Die beiden sahen sich enttäuscht an. "Dann könnten wir ja genauso gut einen schwarzen heiraten", sagte die eine.
"Nein", meinte die andere, "schwarze Männer trinken und dann schlagen sie ihre Frauen."
Adjuna raufte sich die Haare, so viele Vorurteile.
Obwohl Adjuna auch nicht die Meinung der beiden Mädchen gefiel, registrierte er sie als Heiratskandidatinnen. Er dachte sich, daß er vielleicht nicht so wählerisch sein dürfte, keinen Idealismus verlangen, nicht die gleiche Gesinnung, die er selbst hatte, zur Voraussetzung machen. Schießlich kam es auf die nächste Generation an. Vielleicht hätte er doch ruhig die Weißen von vorhin registrieren sollen.

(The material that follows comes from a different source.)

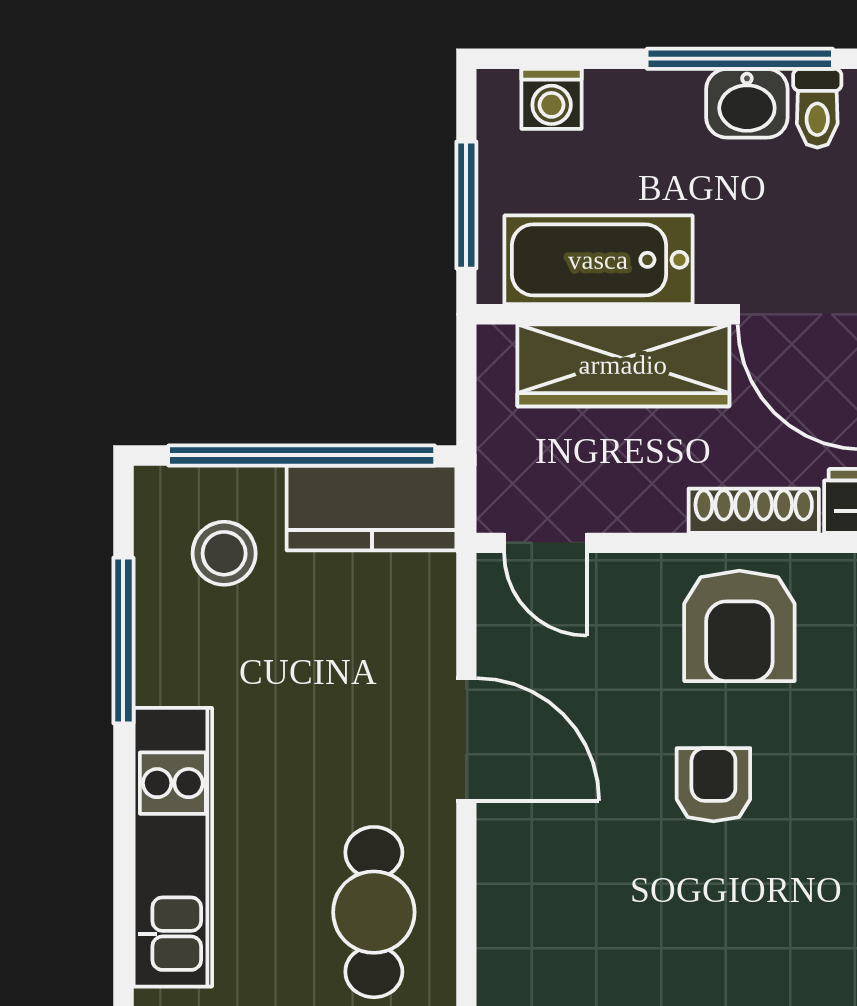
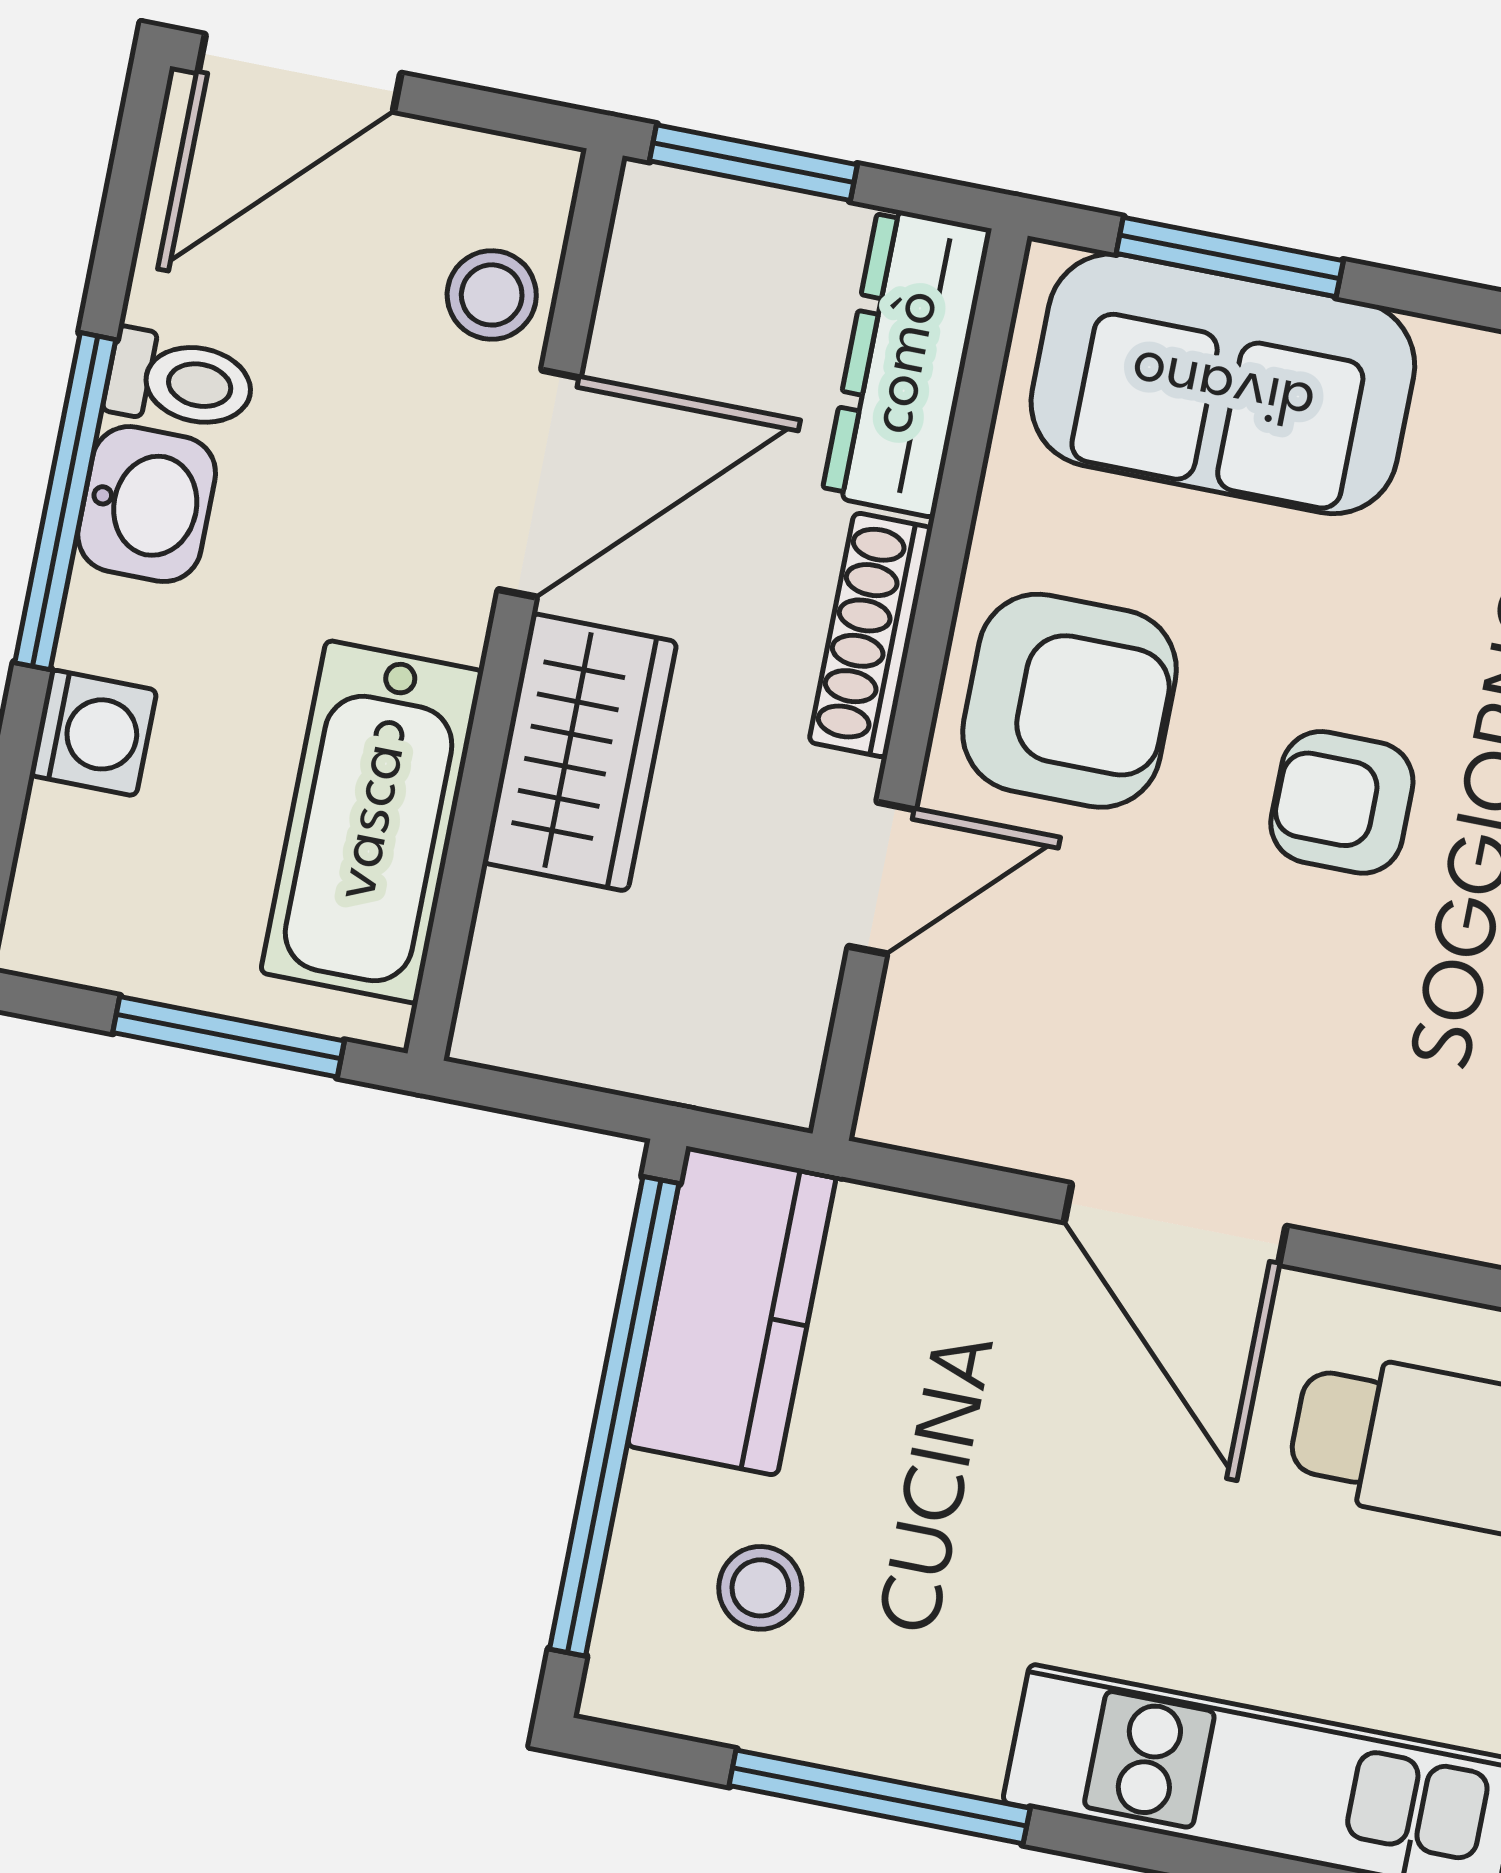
washing machine: (552, 99) -> (93, 733), moved
wardrobe: (623, 365) -> (580, 752), width x0.67
door: (545, 543) -> (882, 878), moved
stool: (224, 553) -> (760, 1588), width x0.73, depth x0.73
door: (466, 739) -> (1175, 1224), swing flipped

Adjuna hatte nicht viel Zeit, darüber nachzudenken. In einem kleinen Ort wie diesem sprachen sich die Dinge schnell rum und forderten ihre Reaktion.

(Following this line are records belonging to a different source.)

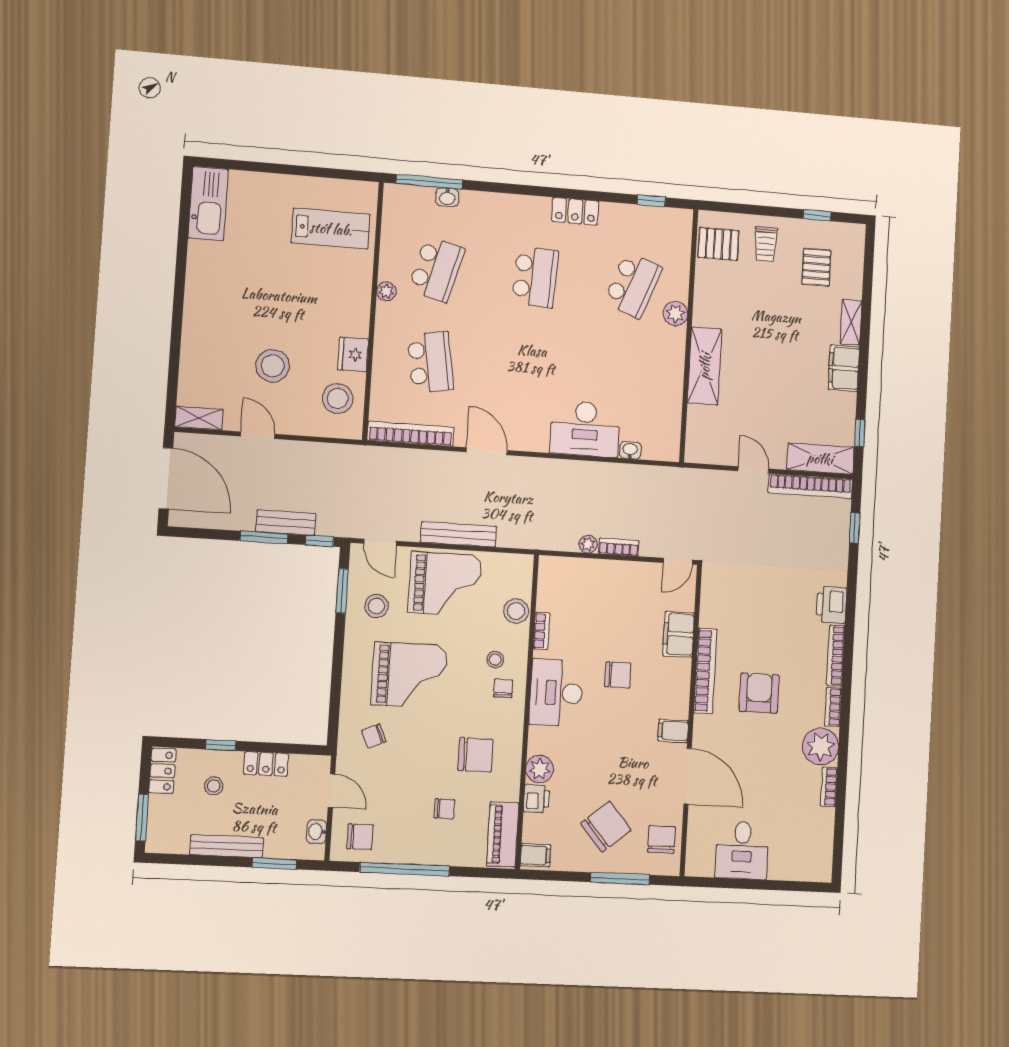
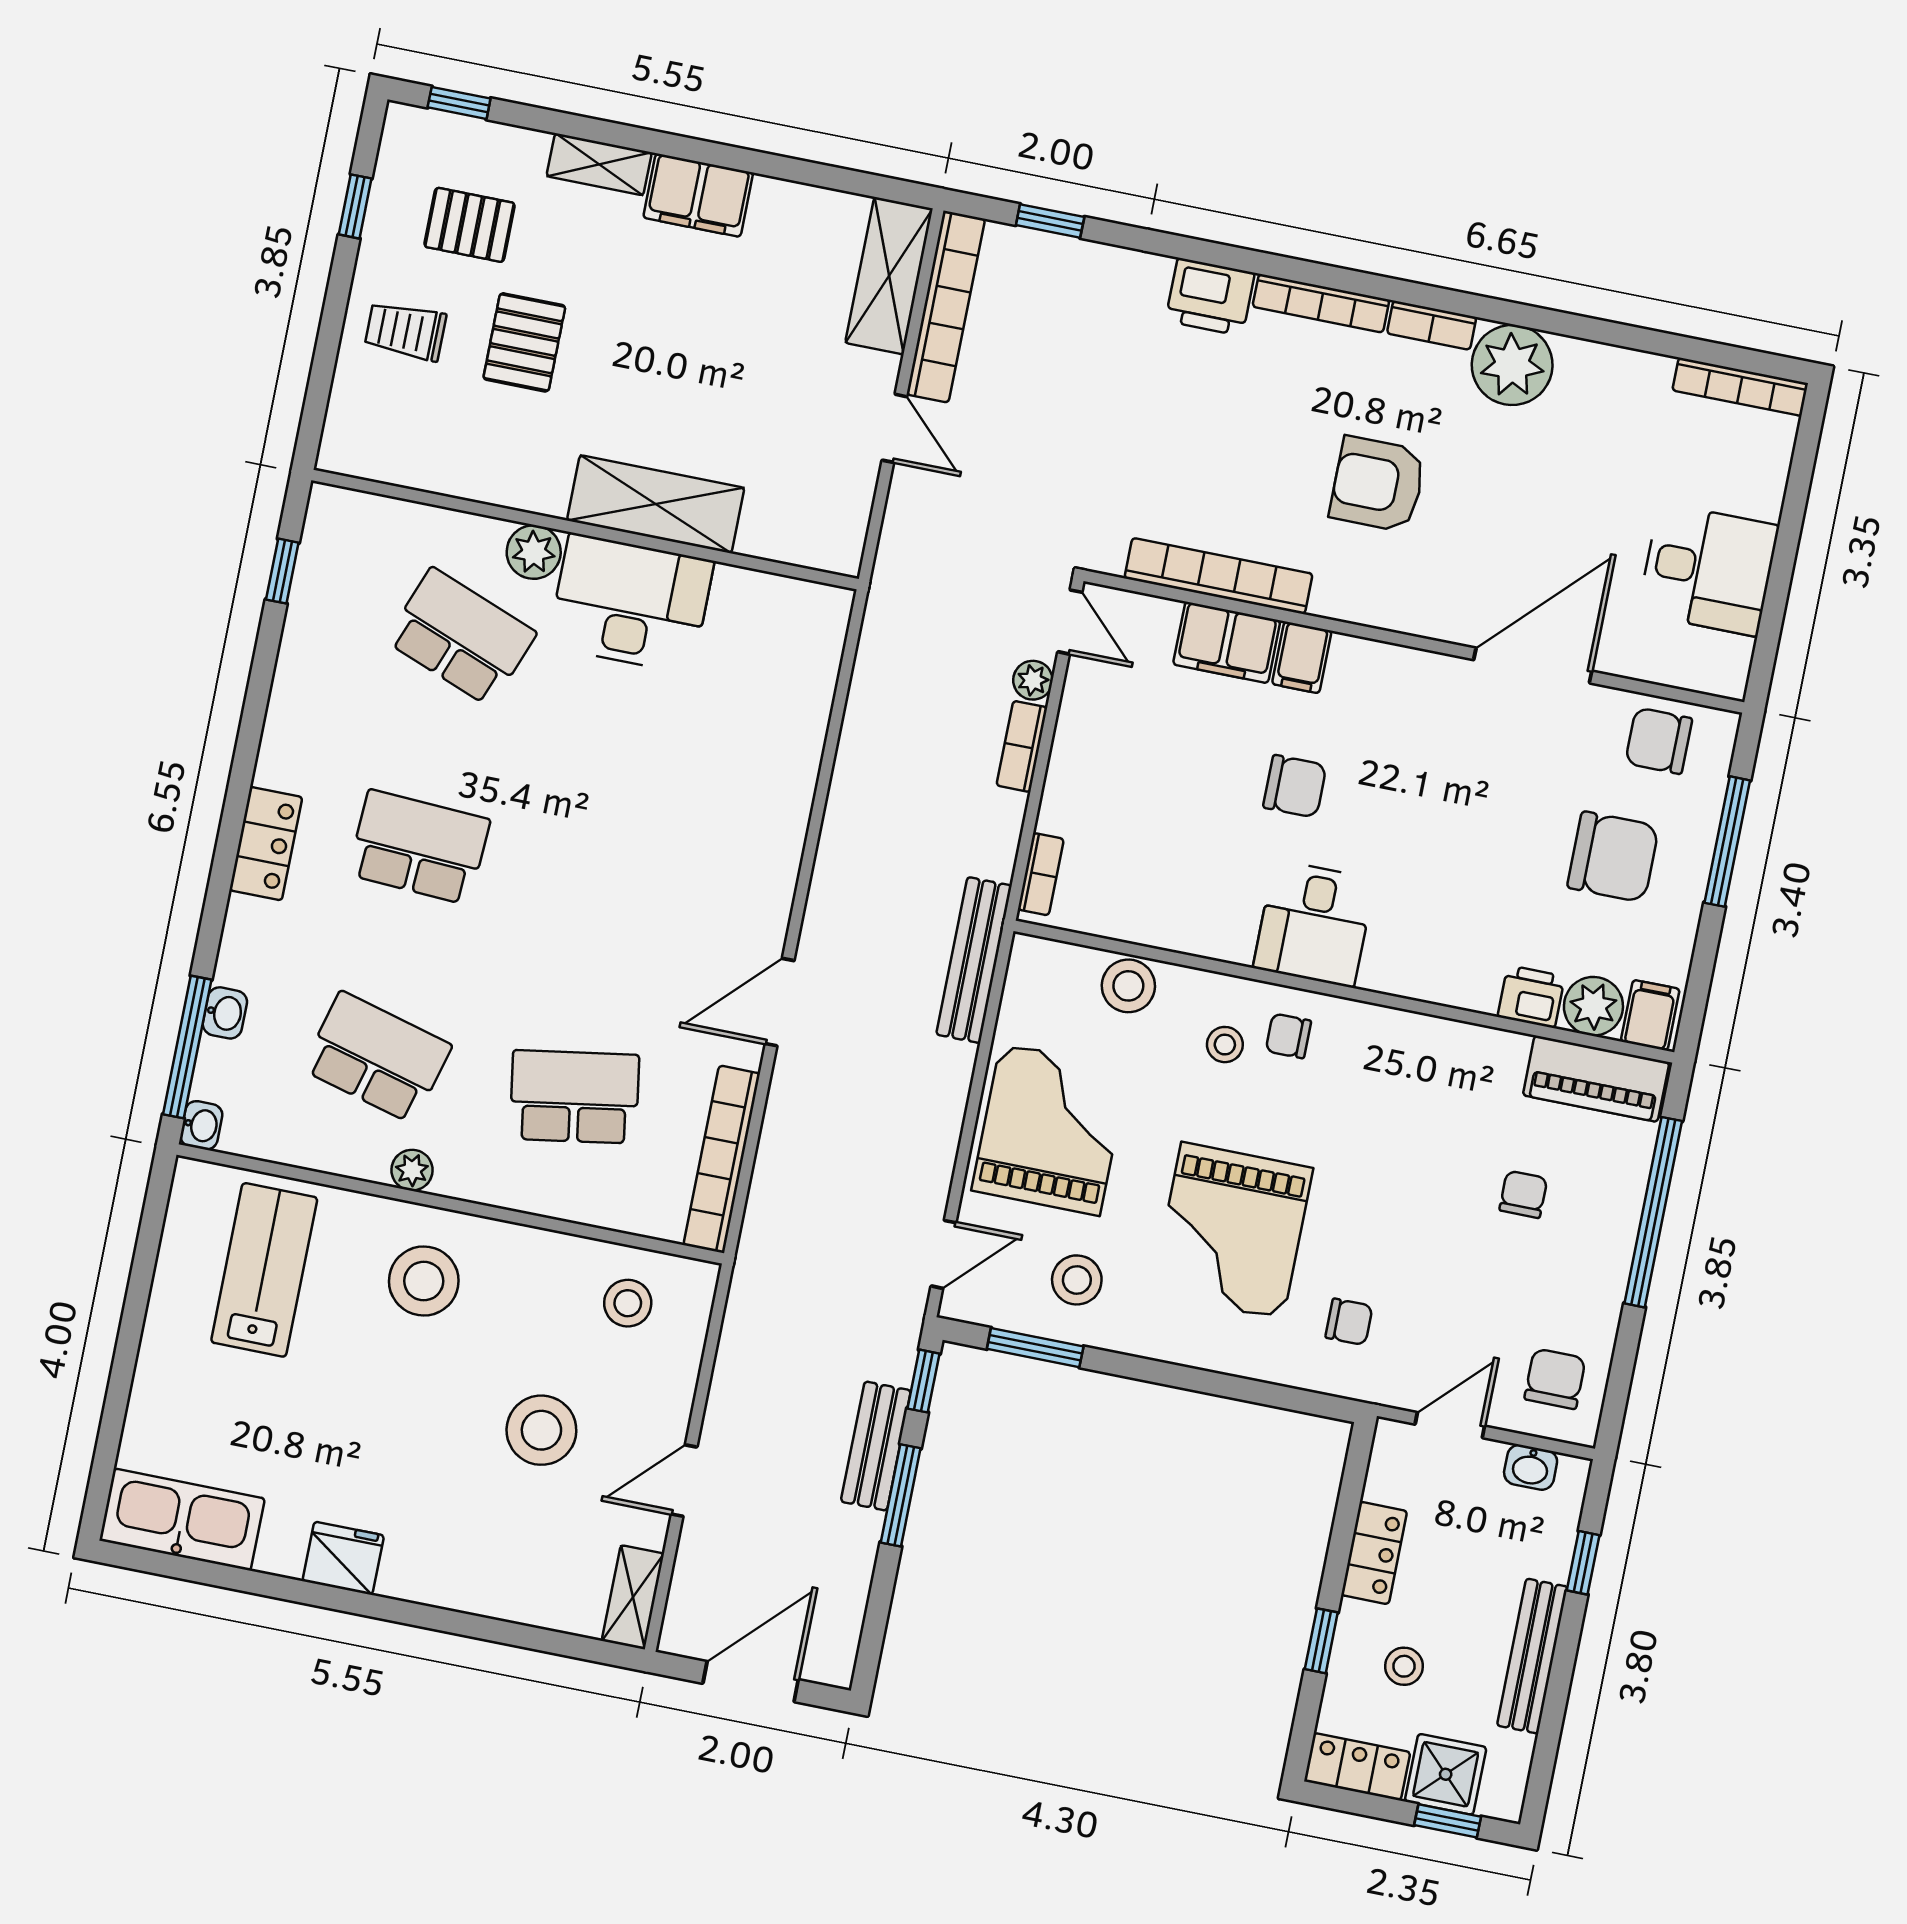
locker: (575, 211) -> (266, 844), moved
pallet: (718, 244) -> (524, 342), moved
trolley: (766, 244) -> (405, 331), turned 180
stool: (335, 303) -> (424, 1281), added
fridge: (353, 355) -> (343, 1558), moved, turned 180
stool: (338, 399) -> (628, 1303), width x0.73, depth x0.73
desk: (585, 429) -> (631, 603), moved, turned -90
window: (860, 433) -> (459, 103), moved
washbasin: (630, 450) -> (201, 1125), moved, turned 180
door: (753, 470) -> (894, 428), swing flipped
door: (166, 478) -> (751, 1682), width x0.73
bench: (458, 534) -> (974, 960), moved
plant: (588, 544) -> (1033, 680), moved
bookcase: (542, 631) -> (1041, 874), moved, turned 90
bookcase: (705, 671) -> (1219, 576), moved
grand piano: (409, 675) -> (1232, 1231), turned 180
chair: (618, 675) -> (1295, 786), turned 90
desk: (556, 693) -> (1314, 924), width x0.73
filing cabinet: (673, 731) -> (1302, 657), moved
chair: (374, 736) -> (1349, 1322), turned -67
chair: (475, 755) -> (1420, 1114), removed
plant: (540, 769) -> (1593, 1006), moved
bookcase: (829, 787) -> (1740, 387), moved, width x1.56
shower: (164, 813) -> (1446, 1774), added
window: (142, 818) -> (1448, 1821), width x0.67
chair: (606, 827) -> (1613, 857), turned 130
window: (274, 863) -> (1583, 1563), width x0.67
window: (405, 869) -> (1653, 1212), moved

Unten auf der Straße hatten sich weiße Frauen eingefunden, die riefen jetzt Obszönitäten zu ihm herauf. Einige, die Kerngruppe, waren die Cheerleaders. Es war, wie damals in New Orleans, als die ersten Schwarzen in weiße Schulen gingen, natürlich unter Polizeischutz. Eine kleine Gruppe engagierter Frauen rief die Obszönität vor, und die Masse der Hausfrauen wiederholte sie dann.1 Bewegung kam in die Menge und ein Raunen. Weiß, weißer, am weißesten. Da kamen die stolzen Ritter des Ku Klux Klan in ihren Bettlaken. Die Frauen wichen ehrfurchtsvoll zur Seite und überließen den vermummten Feiglingen das Feld vor dem Eingang.
(Fußnote)
1 John
Steinbeck beschreibt als Augenzeuge einen solchen Auftritt der
Cheerleaders in seinem Buch "Travels With Charley". Die
Wut der weißen Meute soll am schlimmsten gewesen sein, als der
einzige Weiße, der seine kleine Tochter trotz der Aufhebung der
Rassentrennung noch in die Schule schickte, erschien.
Die sollen ruhig raufkommen, dachte Adjuna, die schnappe ich mir einzeln auf der Treppe. Aber die gespenstige Meute drohte nur mit Fäusten, Äxten und Knüppeln hinauf. Ihre Wut steigerte sich aber so sehr, daß sie ihre Äxte und Knüppel hinaufwarfen, ihre Fäuste nicht, aber Steine, die sie aufsammelten. Leider konnte keiner von ihnen so hoch werfen, daß sie Adjunas Fenster erreichten. Doch im Stockwerk darunter klirrte es ordentlich. Ob die dachten, Adjuna hätte mehrere Stockwerke gemietet? Jedenfalls war schon bald die Polizei da, um sie festzunehmen und zu entkleiden. Sie trugen unter ihren weißen Gewändern durchweg alte Klamotten, verschlissene Drillichhosen, ungewaschene Hemden, schlechtes Schuhzeug. Sie gehörten allesamt zur unteren Bevölkerungsschicht, zum tiefsten Pöbel. Sie hatten nichts mehr zu verlieren, nur noch die Farbe ihrer Haut. Ein letzter irrsinniger Stolz. Rückständigkeit und Rassenhaß. Dummheit und Unduldsamkeit. KKK.